[FRAGMENTO CITADO]:
+--

En astrología es el hijo del cielo y de la luz. En mitología, de Júpiter y Maya. Su nombre Hermes significa “intérprete”, mediador. Representa el poder de la palabra, el emblema del verbo. Dios de los caminos. La astrología lo define como “energía intelectual”. El sistema nervioso es gobernado por él, pues los nervios son los mensajeros en el plano biológico.11

El nombre es uno de los pocos que resultan etimológicamente transparentes y significa “el del montón de piedras”.12

Si hemos de asumir los atributos y las funciones del dios Hermes-Mercurio, debemos acercarnos a lo que su nombre nos manifiesta y a lo que el mito mismo nos indica, como aquellos elementos que por excelencia lo invocan y evocan, lo traen a la presencia y lo ordenan en torno a un sentido o significante. Debemos, pues, en orden al nombre y al mito, ingresar en la galaxia de sentido que allí se articula y prestar oídos a lo que ellos señalan y nos señalan.

Hermes como “el del montón de piedras” alude a la función de señalar. Un montón de piedras es un mojón que demarca, pone límites y, en tanto tal, no solo circunscribe un espacio sino que indica el comienzo de otro. El montón de piedras que se ponía antiguamente en los caminos era también un primitivo altar a Hermes; y aquí no solo se despliega su función de señal, sino también de ser indicación en el camino. En cuanto tal, Hermes es el dios de los caminos, el guía, el conductor, el maestro.

Como guía y conductor, lo encontramos referido nuevamente a su función de llevar las almas a los infiernos o sacarlas de él. En cuanto barquero de almas hacia las profundidades del Hades, Hermes es también el conductor de estas hacia el reino de la transformación y las pruebas, siendo, así, el maestro de la iniciación. Cumple, en consecuencia, un papel de tránsito, pasadizo y conexión entre dos mundos, el mundo de la luz, mundo solar —o mundo de la conciencia—, y el mundo lunar, de las tinieblas —o mundo de lo inconsciente—. De esta forma, es él el conductor mediante el cual operamos la conexión o enlace de la conciencia con las profundidades del inconsciente.

Como “inventor de la palabra”, mensajero de los dioses del Olimpo entre sí y de estos y los humanos, Hermes pone en contacto, hace descender la sabiduría divina al mundo; comunica, relaciona y transmite. Es un traductor de la palabra de los dioses y de su sentido al lenguaje de los humanos; del saber de las profundidades al mundo de la luz; de aquello, en fin, cuyo sentido es revelado en el viaje a las profundidades del Hades y en las experiencias de sus pruebas e iniciaciones.

Mercurio, cuyo nombre latino deriva de “mercancías” —Mercibus—, es el dios del comercio y, a la vez, dios de los ladrones, fundamentándose así, en estrecha relación con lo dicho anteriormente, como dios del trueque, manteniendo la equivalencia del valor. Dios del comercio, del cambio de propiedades (circulación), porque Hermes es esencialmente el dios de la palabra, del intercambio simbólico a partir del cual ciertos valores o conocimientos, e incluso lo vivido como sin sentido, lo incomprensible, desconocido e ignorado, se hacen simbólicos, imaginados o representados, posibilitándose así su comprensión o su devenir en el sentido, y haciéndose entendibles a lo humano y en lo humano.

+--

[CONSIGNA]:
Por favor, enumera todos los títulos que el texto sobre Hermes-Mercurio le da al dios en la oración que comienza con "En cuanto tal, Hermes es".

+--

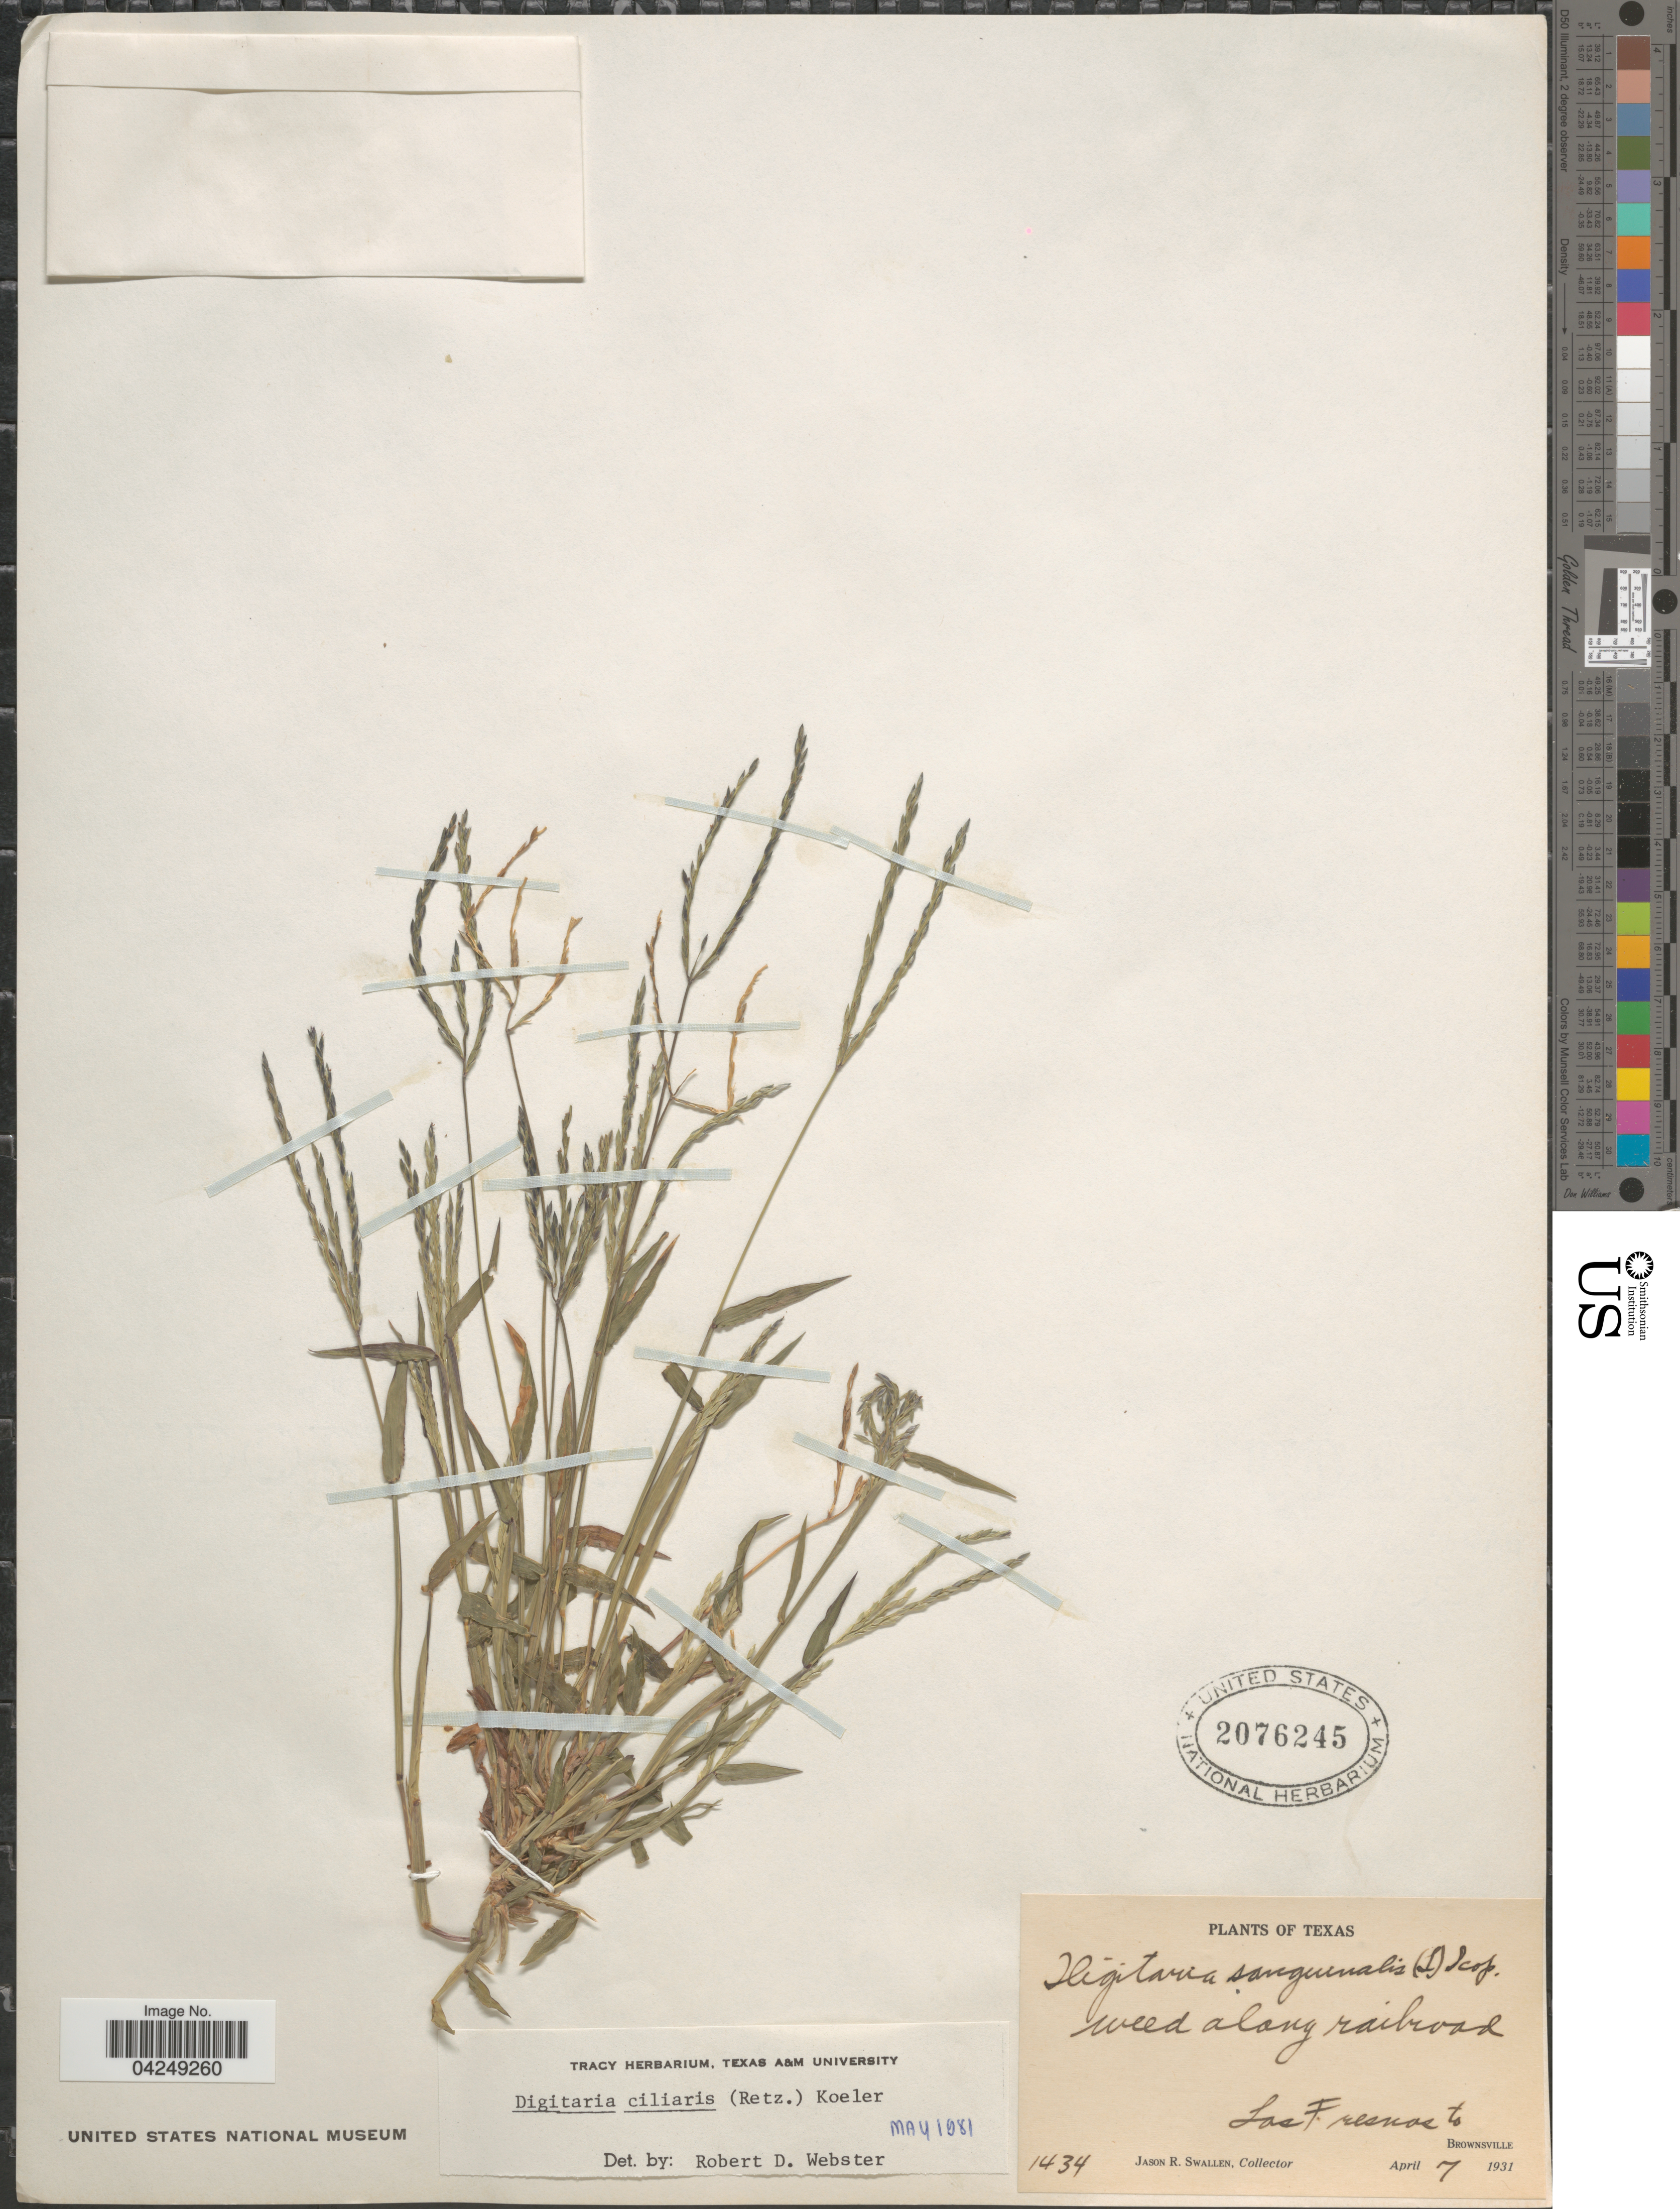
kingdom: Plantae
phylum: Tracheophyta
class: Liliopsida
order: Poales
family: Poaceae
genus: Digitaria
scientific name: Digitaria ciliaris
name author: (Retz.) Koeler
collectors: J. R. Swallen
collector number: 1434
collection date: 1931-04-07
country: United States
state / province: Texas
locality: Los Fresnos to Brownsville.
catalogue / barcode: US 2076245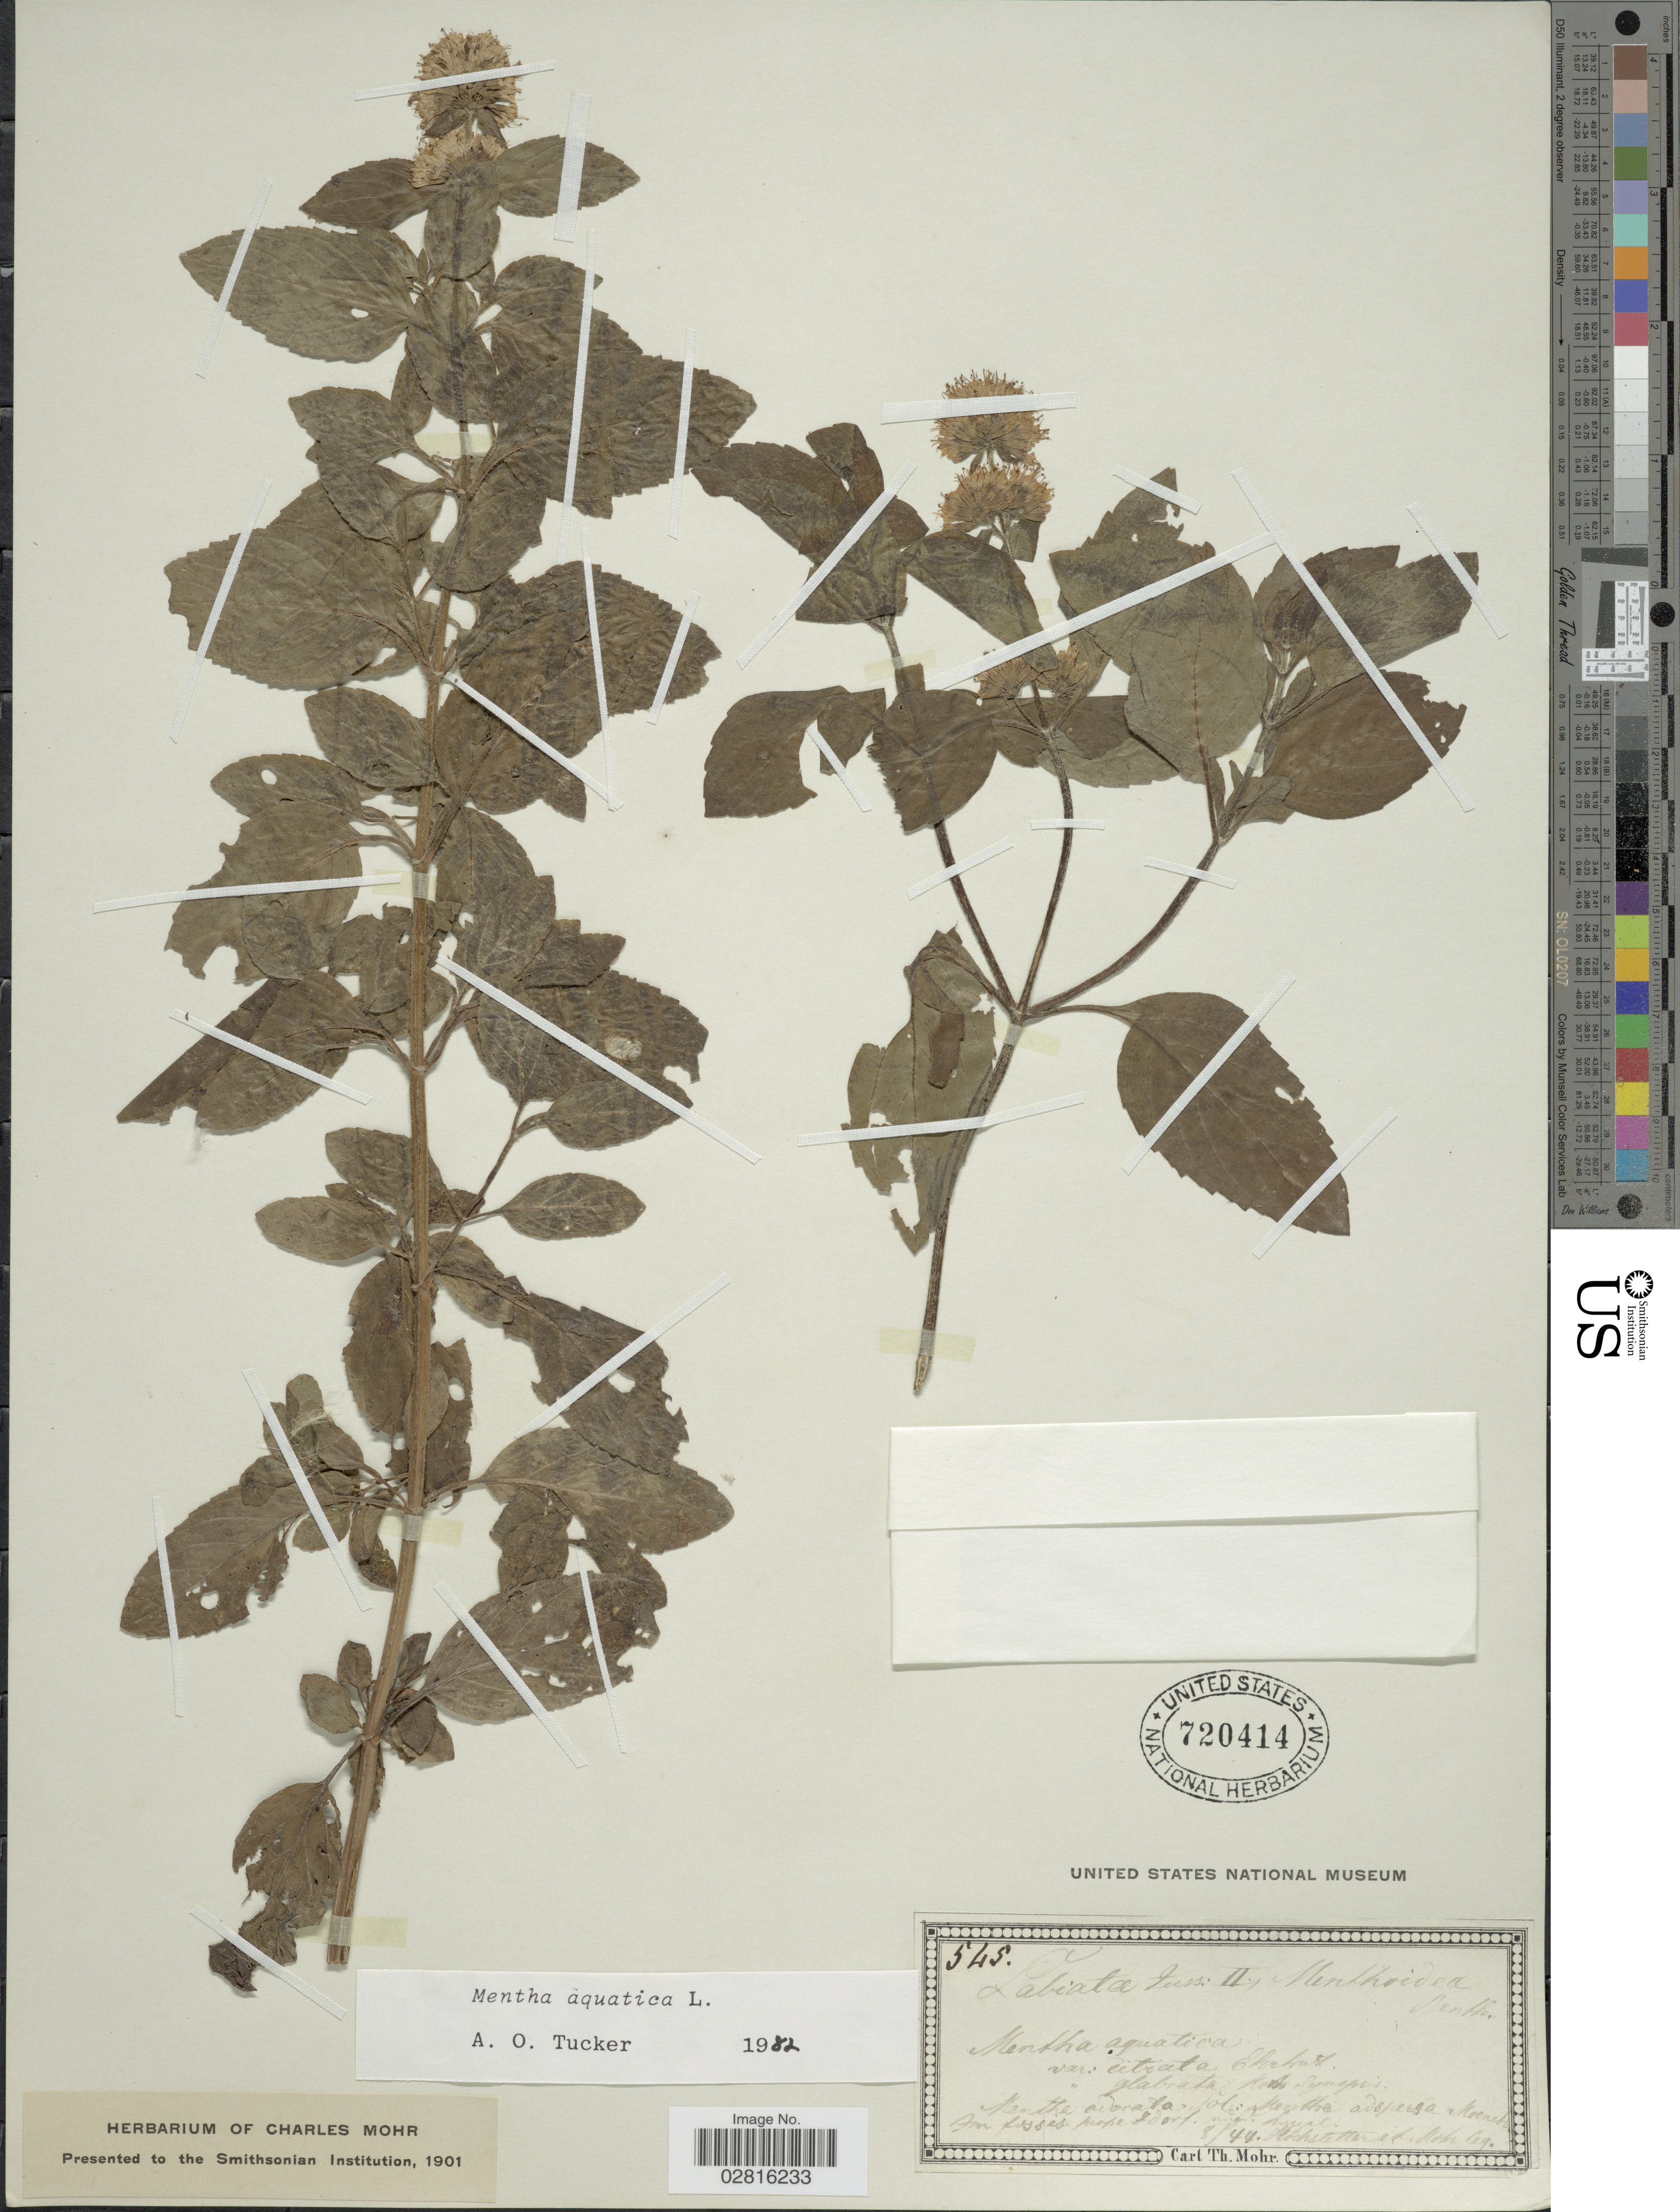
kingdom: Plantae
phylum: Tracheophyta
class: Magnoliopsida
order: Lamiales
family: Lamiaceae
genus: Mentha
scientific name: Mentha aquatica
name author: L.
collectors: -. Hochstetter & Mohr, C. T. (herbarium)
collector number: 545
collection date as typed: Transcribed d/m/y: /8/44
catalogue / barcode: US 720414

+--

[RESPUESTA COMPLETA]:
- El dios de los caminos
- El guía
- El conductor
- El maestro